**Data supplied**

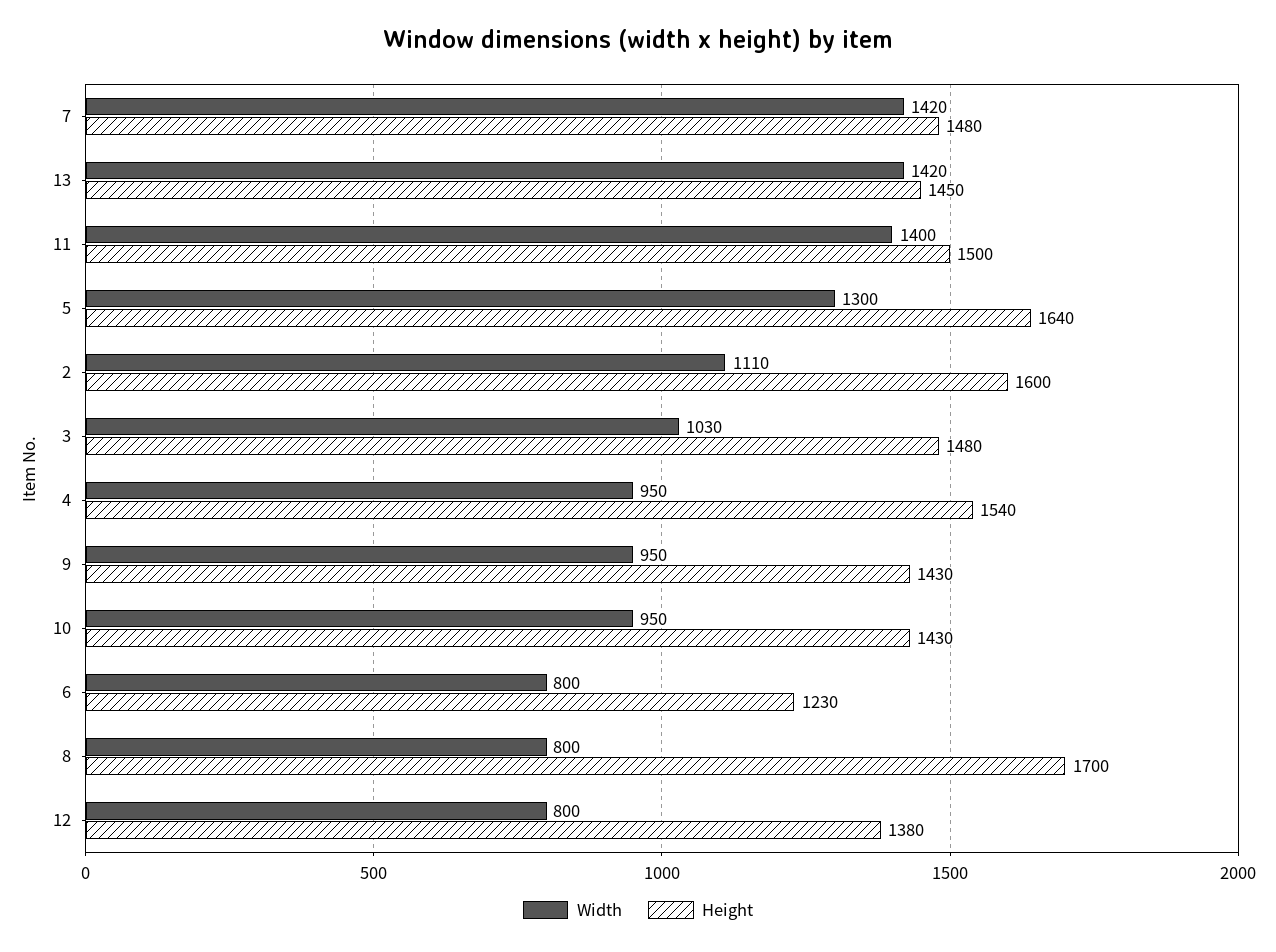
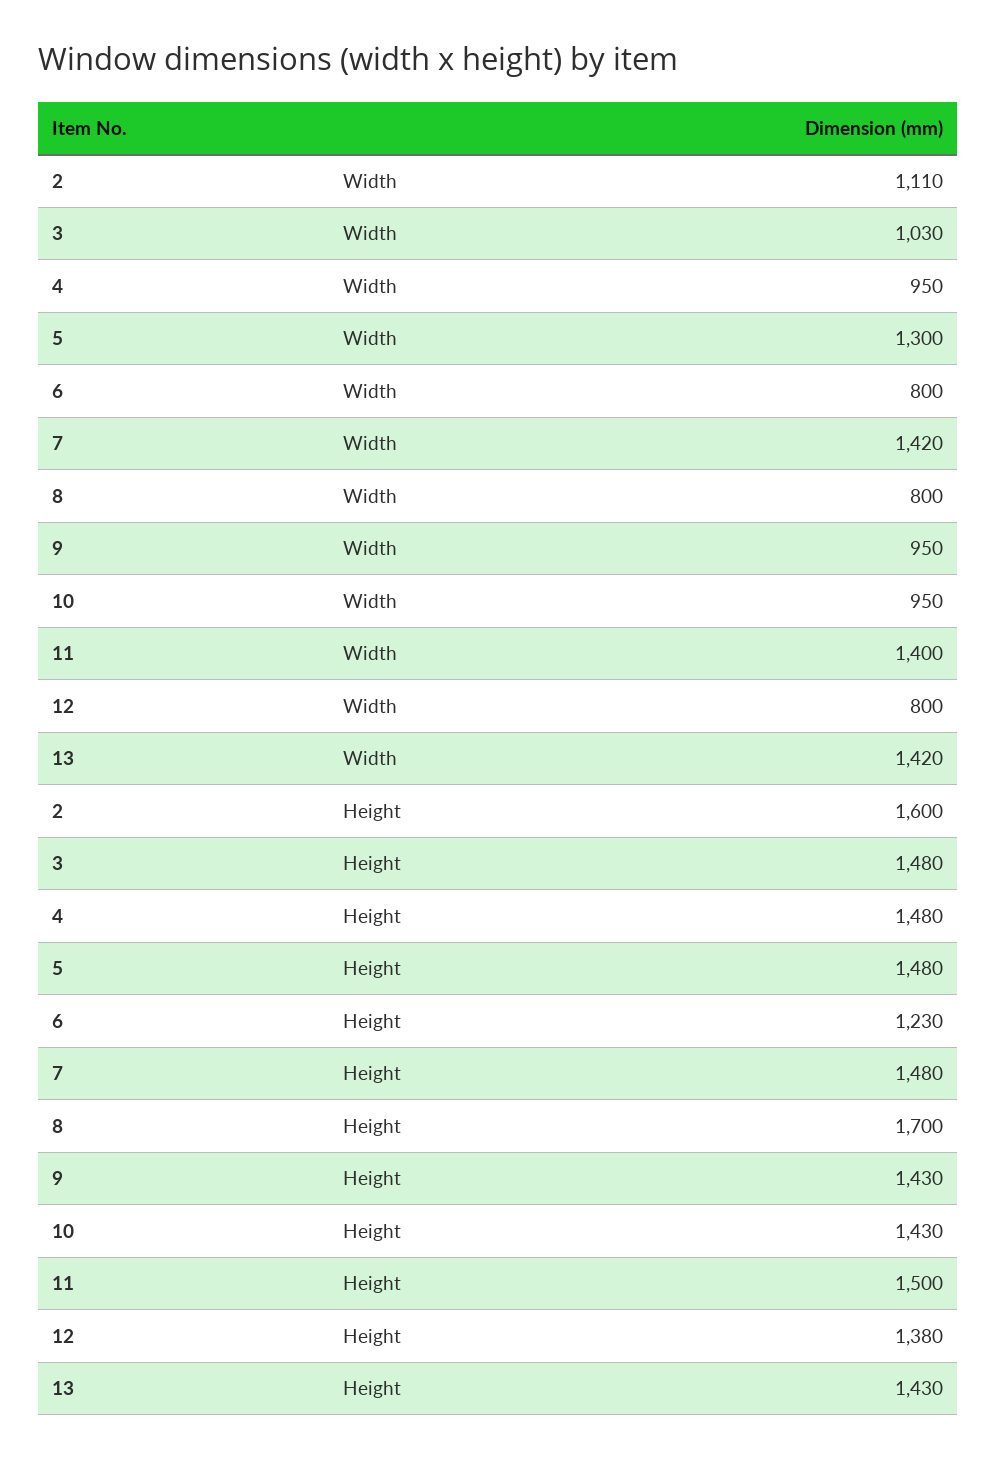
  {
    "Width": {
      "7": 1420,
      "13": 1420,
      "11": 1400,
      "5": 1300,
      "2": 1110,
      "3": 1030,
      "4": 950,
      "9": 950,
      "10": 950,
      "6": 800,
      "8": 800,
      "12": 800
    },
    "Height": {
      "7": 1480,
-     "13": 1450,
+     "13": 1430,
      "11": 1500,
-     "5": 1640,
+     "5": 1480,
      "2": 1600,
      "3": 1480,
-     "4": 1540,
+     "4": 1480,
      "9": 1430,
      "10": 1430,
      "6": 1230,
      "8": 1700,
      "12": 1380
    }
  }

**What you should do**
Restate the material above word for word; pictures do not belong in the copy.

**Written reply**
  {
    "Width": {
      "7": 1420,
      "13": 1420,
      "11": 1400,
      "5": 1300,
      "2": 1110,
      "3": 1030,
      "4": 950,
      "9": 950,
      "10": 950,
      "6": 800,
      "8": 800,
      "12": 800
    },
    "Height": {
      "7": 1480,
-     "13": 1450,
+     "13": 1430,
      "11": 1500,
-     "5": 1640,
+     "5": 1480,
      "2": 1600,
      "3": 1480,
-     "4": 1540,
+     "4": 1480,
      "9": 1430,
      "10": 1430,
      "6": 1230,
      "8": 1700,
      "12": 1380
    }
  }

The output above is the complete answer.